[Extracted rows]
============
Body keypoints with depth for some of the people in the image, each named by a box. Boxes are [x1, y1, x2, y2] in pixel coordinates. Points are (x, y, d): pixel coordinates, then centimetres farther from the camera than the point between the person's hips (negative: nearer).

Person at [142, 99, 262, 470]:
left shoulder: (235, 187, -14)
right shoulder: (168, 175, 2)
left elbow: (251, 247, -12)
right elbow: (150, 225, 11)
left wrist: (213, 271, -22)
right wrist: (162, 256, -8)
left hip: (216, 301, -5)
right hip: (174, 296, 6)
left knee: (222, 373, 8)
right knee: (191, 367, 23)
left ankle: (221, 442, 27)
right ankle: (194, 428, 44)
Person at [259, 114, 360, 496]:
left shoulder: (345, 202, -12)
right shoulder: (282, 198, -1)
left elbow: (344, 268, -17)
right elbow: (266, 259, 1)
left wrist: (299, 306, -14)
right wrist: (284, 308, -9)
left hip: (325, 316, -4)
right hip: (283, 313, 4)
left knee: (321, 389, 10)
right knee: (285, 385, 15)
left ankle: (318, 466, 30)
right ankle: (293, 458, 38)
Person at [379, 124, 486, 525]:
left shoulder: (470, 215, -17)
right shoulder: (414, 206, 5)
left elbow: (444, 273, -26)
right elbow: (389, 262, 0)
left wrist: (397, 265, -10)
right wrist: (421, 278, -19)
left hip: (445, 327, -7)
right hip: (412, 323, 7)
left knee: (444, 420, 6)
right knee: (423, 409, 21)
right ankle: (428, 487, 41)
============
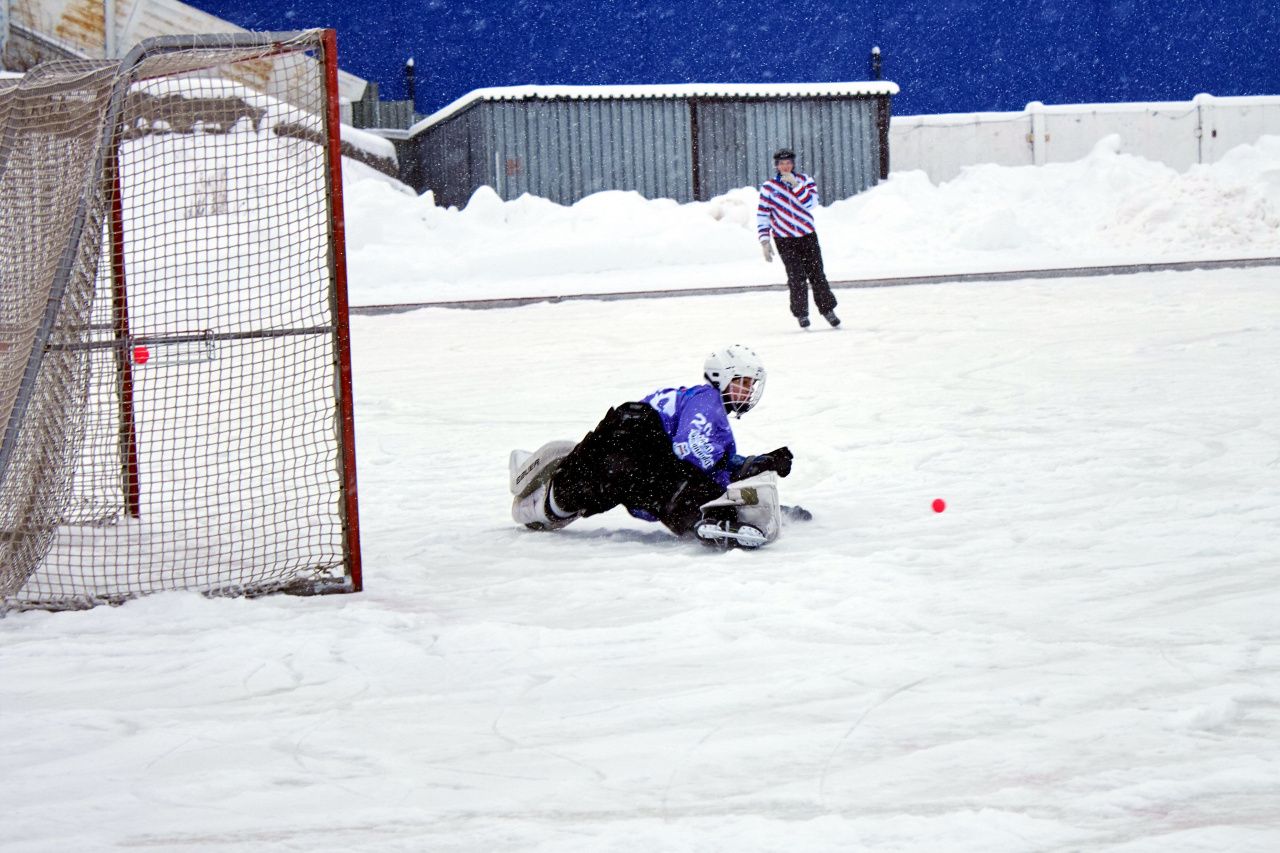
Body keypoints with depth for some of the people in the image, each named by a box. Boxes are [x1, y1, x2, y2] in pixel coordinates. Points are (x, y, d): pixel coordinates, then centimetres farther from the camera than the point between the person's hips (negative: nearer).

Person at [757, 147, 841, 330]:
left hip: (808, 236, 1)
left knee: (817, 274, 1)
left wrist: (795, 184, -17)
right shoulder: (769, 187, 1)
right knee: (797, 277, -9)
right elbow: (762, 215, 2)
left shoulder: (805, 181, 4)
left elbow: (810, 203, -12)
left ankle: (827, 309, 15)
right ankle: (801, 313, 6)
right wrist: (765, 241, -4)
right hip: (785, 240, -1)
============
> WHAT IS REQUIRED
Please show every line from the rows above that contains the word "knee". Case counts.

> RESULT OF THIS TASK
left knee: (222, 373, 8)
right knee: (191, 367, 23)
left knee: (321, 389, 10)
right knee: (285, 385, 15)
left knee: (444, 420, 6)
right knee: (423, 409, 21)
left knee: (817, 274, 1)
right knee: (797, 277, -9)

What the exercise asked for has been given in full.